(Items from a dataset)
= = = = =

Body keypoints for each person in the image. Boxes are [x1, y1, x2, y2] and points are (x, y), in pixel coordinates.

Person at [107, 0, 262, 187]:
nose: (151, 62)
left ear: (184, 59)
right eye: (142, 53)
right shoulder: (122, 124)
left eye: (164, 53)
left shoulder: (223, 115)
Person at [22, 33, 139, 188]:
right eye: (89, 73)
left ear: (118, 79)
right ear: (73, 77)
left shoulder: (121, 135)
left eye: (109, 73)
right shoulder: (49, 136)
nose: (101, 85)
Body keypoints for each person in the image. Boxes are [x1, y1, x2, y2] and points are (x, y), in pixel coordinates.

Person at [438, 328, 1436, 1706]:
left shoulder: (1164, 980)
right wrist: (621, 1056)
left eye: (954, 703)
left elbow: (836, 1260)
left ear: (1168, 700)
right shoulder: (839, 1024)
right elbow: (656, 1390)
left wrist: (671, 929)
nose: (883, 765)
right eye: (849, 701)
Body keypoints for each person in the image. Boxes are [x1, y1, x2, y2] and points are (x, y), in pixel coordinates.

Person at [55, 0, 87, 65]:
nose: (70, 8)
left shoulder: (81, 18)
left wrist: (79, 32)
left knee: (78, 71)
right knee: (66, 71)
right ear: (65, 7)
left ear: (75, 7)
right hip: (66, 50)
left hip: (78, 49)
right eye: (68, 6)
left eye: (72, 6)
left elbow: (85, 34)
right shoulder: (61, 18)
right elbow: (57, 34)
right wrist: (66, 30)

= = = = =

What you will do ▸
The records given above are to be repeated in full, exactly.

The answer ▸
Body keypoints for each person in the image. Boxes are [x1, y1, x2, y2] and points are (x, y), in pixel coordinates.

Person at [107, 0, 262, 187]:
nose: (151, 62)
left ear: (184, 59)
right eye: (142, 53)
right shoulder: (122, 124)
left eye: (164, 53)
left shoulder: (223, 115)
Person at [22, 33, 139, 188]:
right eye: (89, 73)
left ear: (118, 79)
right ear: (73, 77)
left shoulder: (121, 135)
left eye: (109, 73)
right shoulder: (49, 136)
nose: (101, 85)
Body keypoints for each person in the image. Boxes are [x1, y1, x2, y2] and points are (x, y), in pixel coordinates.

Person at [438, 328, 1436, 1706]:
left shoulder: (1164, 980)
right wrist: (621, 1056)
left eye: (954, 703)
left elbow: (836, 1260)
left ear: (1168, 700)
right shoulder: (839, 1024)
right elbow: (656, 1390)
left wrist: (671, 929)
nose: (883, 765)
right eye: (849, 701)
Body keypoints for each person in the image. Boxes are [x1, y1, x2, y2] and points are (x, y), in pixel coordinates.

Person at [55, 0, 87, 65]:
nose: (70, 8)
left shoulder: (81, 18)
left wrist: (79, 32)
left knee: (78, 71)
right knee: (66, 71)
right ear: (65, 7)
left ear: (75, 7)
right hip: (66, 50)
left hip: (78, 49)
right eye: (68, 6)
left eye: (72, 6)
left elbow: (85, 34)
right shoulder: (61, 18)
right elbow: (57, 34)
right wrist: (66, 30)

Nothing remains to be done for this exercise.